■ Task directions ■
Copy nothing from the entries below except the lines from the one containing "EntertainmentSucces (%), 140: 10 -> 50" through the one containing "Test Mutiara 3: 2 -> 1", and copy those exactly.

◆ ◆ ◆ ◆ ◆ ◆ ◆

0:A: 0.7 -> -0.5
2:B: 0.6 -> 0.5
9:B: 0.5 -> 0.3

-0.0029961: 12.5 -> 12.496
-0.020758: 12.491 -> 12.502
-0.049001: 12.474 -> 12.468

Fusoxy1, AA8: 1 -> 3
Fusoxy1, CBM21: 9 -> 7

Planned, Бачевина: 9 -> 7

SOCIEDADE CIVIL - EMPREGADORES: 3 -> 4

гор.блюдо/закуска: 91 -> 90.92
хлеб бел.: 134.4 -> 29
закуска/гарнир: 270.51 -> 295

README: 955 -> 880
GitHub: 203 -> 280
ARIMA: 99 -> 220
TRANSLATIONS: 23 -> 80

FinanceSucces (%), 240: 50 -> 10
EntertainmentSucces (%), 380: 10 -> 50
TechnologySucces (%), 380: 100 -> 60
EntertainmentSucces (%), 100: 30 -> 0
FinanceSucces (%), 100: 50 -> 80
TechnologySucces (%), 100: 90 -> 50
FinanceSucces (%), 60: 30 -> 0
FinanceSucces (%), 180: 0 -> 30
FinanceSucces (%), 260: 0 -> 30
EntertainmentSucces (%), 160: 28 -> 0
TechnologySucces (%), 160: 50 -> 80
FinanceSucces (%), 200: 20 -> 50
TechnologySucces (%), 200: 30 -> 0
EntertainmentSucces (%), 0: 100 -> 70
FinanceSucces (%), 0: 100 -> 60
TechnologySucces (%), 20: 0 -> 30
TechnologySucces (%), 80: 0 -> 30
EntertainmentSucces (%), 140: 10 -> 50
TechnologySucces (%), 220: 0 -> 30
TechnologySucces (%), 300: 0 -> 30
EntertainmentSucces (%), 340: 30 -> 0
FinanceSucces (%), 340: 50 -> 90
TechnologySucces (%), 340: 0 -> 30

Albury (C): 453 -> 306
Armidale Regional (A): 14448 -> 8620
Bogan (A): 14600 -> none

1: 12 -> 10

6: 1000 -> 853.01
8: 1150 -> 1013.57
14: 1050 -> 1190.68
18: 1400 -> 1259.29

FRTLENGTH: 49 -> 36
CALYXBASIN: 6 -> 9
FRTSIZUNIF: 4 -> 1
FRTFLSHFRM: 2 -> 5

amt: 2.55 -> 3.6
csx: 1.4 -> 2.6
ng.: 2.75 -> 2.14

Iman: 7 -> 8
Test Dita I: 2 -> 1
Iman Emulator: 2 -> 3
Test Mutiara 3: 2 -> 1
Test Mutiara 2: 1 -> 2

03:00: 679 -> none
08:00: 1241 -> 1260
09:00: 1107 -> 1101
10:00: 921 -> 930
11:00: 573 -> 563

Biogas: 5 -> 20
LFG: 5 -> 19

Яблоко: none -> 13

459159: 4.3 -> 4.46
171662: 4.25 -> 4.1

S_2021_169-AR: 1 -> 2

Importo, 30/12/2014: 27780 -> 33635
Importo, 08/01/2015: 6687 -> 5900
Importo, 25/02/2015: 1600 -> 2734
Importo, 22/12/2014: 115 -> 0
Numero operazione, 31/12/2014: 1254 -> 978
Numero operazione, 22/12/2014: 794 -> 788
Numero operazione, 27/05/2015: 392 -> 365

◆ ◆ ◆ ◆ ◆ ◆ ◆

■ Response for this exercise ■
EntertainmentSucces (%), 140: 10 -> 50
TechnologySucces (%), 220: 0 -> 30
TechnologySucces (%), 300: 0 -> 30
EntertainmentSucces (%), 340: 30 -> 0
FinanceSucces (%), 340: 50 -> 90
TechnologySucces (%), 340: 0 -> 30

Albury (C): 453 -> 306
Armidale Regional (A): 14448 -> 8620
Bogan (A): 14600 -> none

1: 12 -> 10

6: 1000 -> 853.01
8: 1150 -> 1013.57
14: 1050 -> 1190.68
18: 1400 -> 1259.29

FRTLENGTH: 49 -> 36
CALYXBASIN: 6 -> 9
FRTSIZUNIF: 4 -> 1
FRTFLSHFRM: 2 -> 5

amt: 2.55 -> 3.6
csx: 1.4 -> 2.6
ng.: 2.75 -> 2.14

Iman: 7 -> 8
Test Dita I: 2 -> 1
Iman Emulator: 2 -> 3
Test Mutiara 3: 2 -> 1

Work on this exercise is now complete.